Problems with the mandate system were not limited to the British mandates. For instance, the French divided their mandate to create Greater Lebanon in 1920 in order to provide refuge to the Maronite Christians, whom the French felt obligated to protect. The Maronites were the primary sect of Mt. Lebanon and Beirut, but the surrounding areas of Greater Lebanon were predominantly Muslim.  To quell Muslim dissatisfaction and ensure Maronite authority, the two sides, along with French help, established The National Pact. The Pact created a ruling government that would always place a Maronite as president, a Sunni as Prime Minister, and a Shi’a as President of the General Assembly regardless of population. The political hierarchy created by the National Pact was spun by the French and Maronite population in a way that celebrated diversity, but, in the end, it only convoluted Lebanese identity. The Maronites saw Lebanon as an extension of the Mediterranean; whereas the Muslims purported that Lebanon belonged to a Pan-Arab world. It is not hard to imagine then that sectarian strife would eventually explode, as it did in the fifteen-year-long Lebanese Civil War.

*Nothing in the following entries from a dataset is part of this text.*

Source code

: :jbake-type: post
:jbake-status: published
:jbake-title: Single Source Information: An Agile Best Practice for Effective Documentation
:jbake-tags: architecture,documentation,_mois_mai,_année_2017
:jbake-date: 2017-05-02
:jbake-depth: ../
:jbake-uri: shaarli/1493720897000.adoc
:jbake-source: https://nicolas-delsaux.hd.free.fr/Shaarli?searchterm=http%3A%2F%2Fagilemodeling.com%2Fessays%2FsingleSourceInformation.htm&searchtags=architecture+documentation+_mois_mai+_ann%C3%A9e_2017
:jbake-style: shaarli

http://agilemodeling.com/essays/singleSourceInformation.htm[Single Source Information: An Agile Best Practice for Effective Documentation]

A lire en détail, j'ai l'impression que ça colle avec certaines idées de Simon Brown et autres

The primary failure of the mandate system was its attempt to create Western style nationalism in an area where nationalism had neither existed previously nor maintained the proper conditions for statehood. Forcing the number of different sects and ethnicities to exist under one political body was bound to cause fissures and division amongst the political and social structure of those states. Today, the states created by the San Remo Conference are still in existence and the sectarian disunion continues to plague the region. The fundamental difference between now and the years following The San Remo Conference is that the United States has replaced Great Britain and France as the primary intervening power. Since the 1970s America has been forced to deal with the geo-political headaches that were caused by World War I and the policies of its immediate aftermath. Nearly one hundred years after it ended, it is time to reconsider the Great War’s global impact to include the formation of the “modern” Middle East.